Tübingen (epd). Wegen der Corona-Lockdowns haben einer Studie zufolge zahlreiche Krebspatienten in aller Welt auf eine potenziell lebensrettende Operation verzichten müssen. Während vollständiger Lockdowns habe es bei Krebs-OPs durchschnittlich eine Verzögerung von 5,3 Monaten gegeben, ein Siebtel der Patientinnen und Patienten (15 Prozent) hätten die eigentlich notwendige Operation überhaupt nicht erhalten, teilte die Universität Tübingen, die an einer internationalen Studie zu dem Thema beteiligt ist, am Freitag mit. In Zeiten von geringen Corona-Beschränkungen hätten weniger als ein Prozent der Patienten nicht operiert werden können.
„Die Daten zeigen sehr klar, dass die Schließung von Kliniken und einschneidende Maßnahmen im Gesundheitswesen während der Pandemie weltweit nachteilige Auswirkungen auf die Schutzbedürftigsten unserer Patientinnen und Patienten hatten“, sagte Alfred Königsrainer, klinischer Leiter der Studie in Tübingen und Ärztlicher Direktor der Universitätsklinik für Allgemeine, Viszeral- und Transplantationschirurgie. Die Sicherstellung von Krebsoperationen sollte daher ein wichtiger Baustein der nationalen Pandemieplanung werden. Es sei zu erwarten, dass durch die OP-Verschiebungen und die verminderte Inanspruchnahme von Vorsorgeuntersuchungen während der Pandemie fortgeschrittene Krebserkrankungen auch in Deutschland verstärkt auftreten werden, sagte Markus Löffler von der Universitätsklinik für Allgemeine, Viszeral- und Transplantationschirurgie.

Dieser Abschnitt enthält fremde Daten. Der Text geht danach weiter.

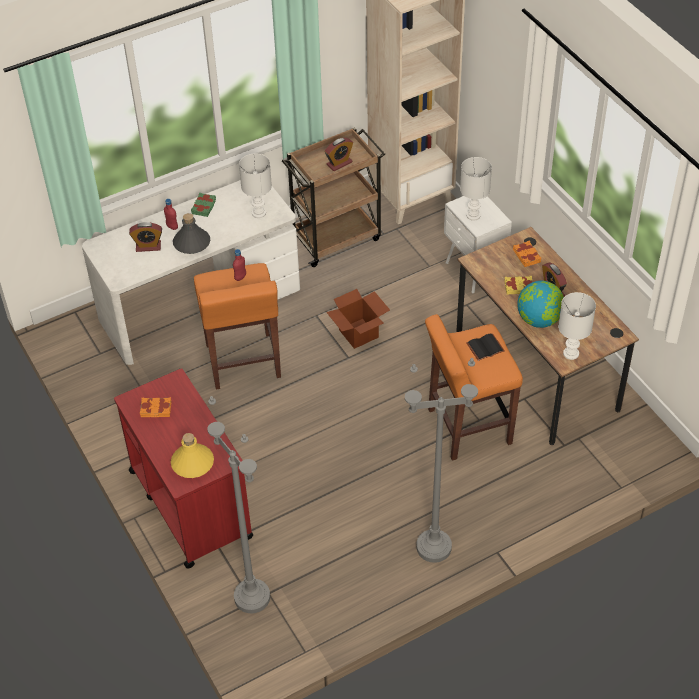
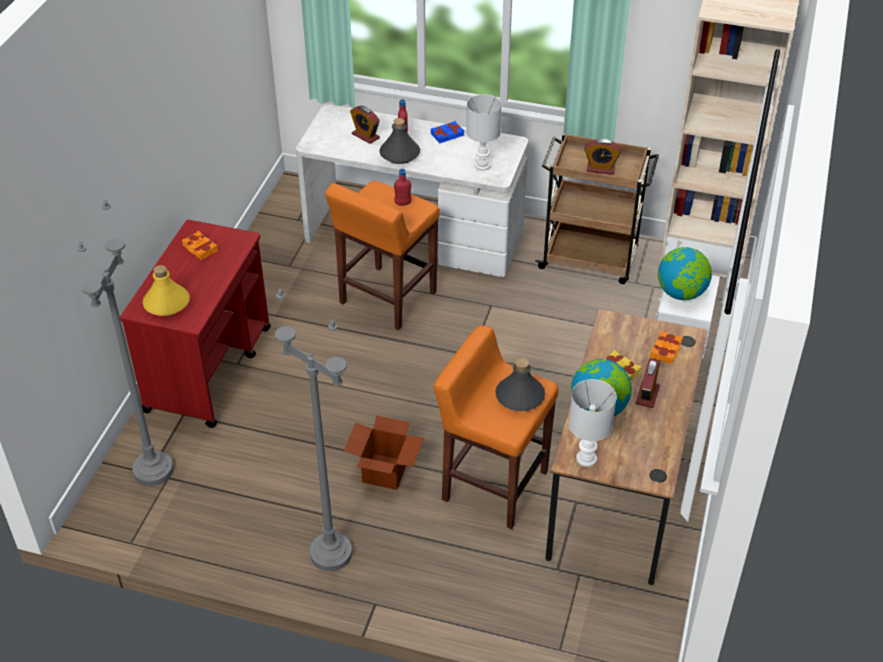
camera: 45 degrees right, 5 degrees down
green book [191,193,216,217] -> blue book [431,121,464,143]
cardboard box [326,289,390,349] -> cardboard box moved to [344,416,424,490]
white table lamp [460,157,492,221] -> globe [658,247,712,300]
black book [466,333,505,361] -> grey bottle [495,358,545,411]

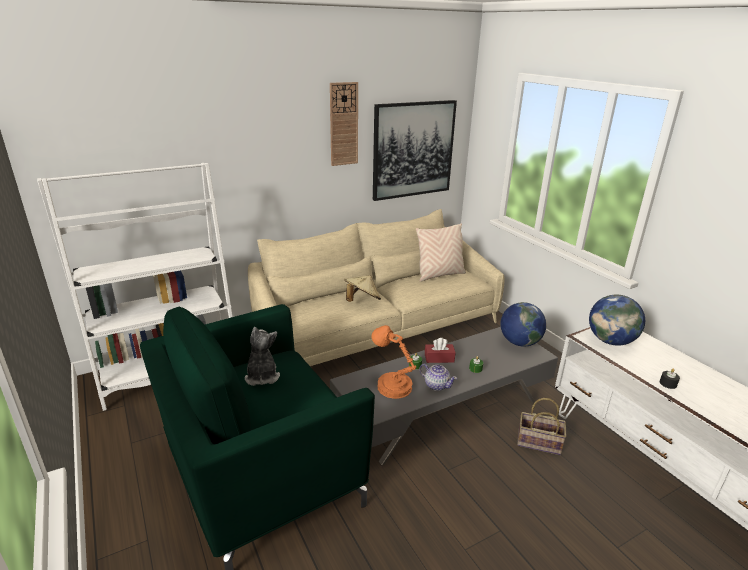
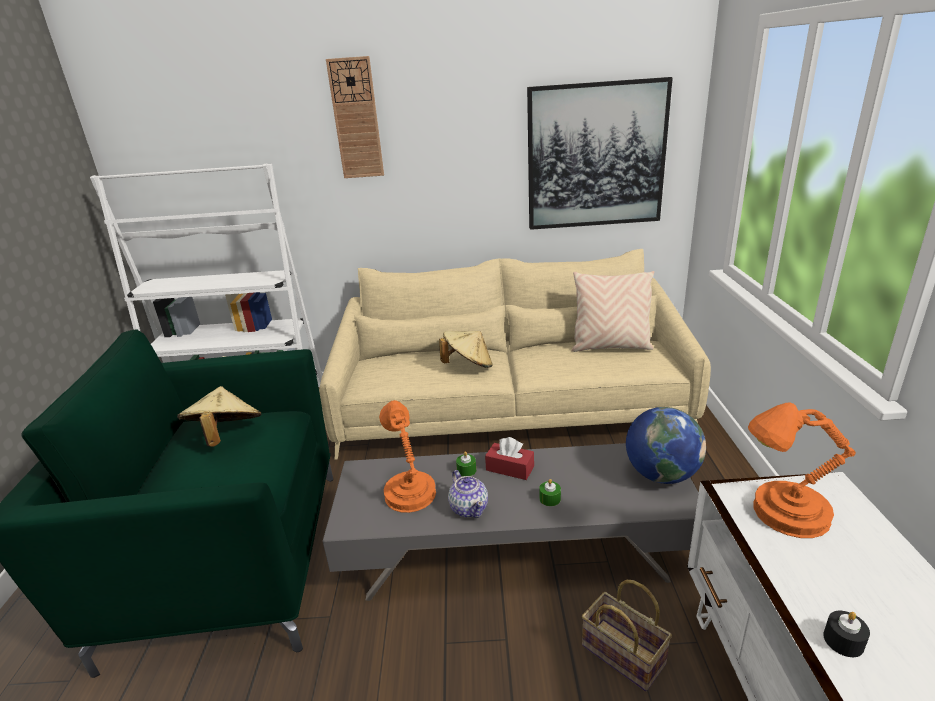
camera: 30 degrees right, 0 degrees up
plush toy [245,327,280,386] -> beige hat [177,386,261,446]
wall clock [330,82,358,166] -> wall clock moved to [326,56,384,178]
globe [589,295,645,346] -> orange table lamp [748,402,856,538]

Die Daten hatte das weltweite Forschungsnetzwerk COVIDSurg zusammengetragen. An der Studie nahmen knapp 5.000 Chirurginnen und Chirurgen aus aller Welt teil, die Daten von mehr als 20.000 Patientinnen und Patienten mit 15 häufigen Tumorerkrankungen zusammengetragen haben. Die Daten stammen aus 466 Krankenhäusern in 61 Ländern. In Deutschland waren 90 Ärzte und 300 Patienten aus 19 Kliniken beteiligt. Die Studie ist im internationalen Fachjournal „Lancet Oncology“ erschienen.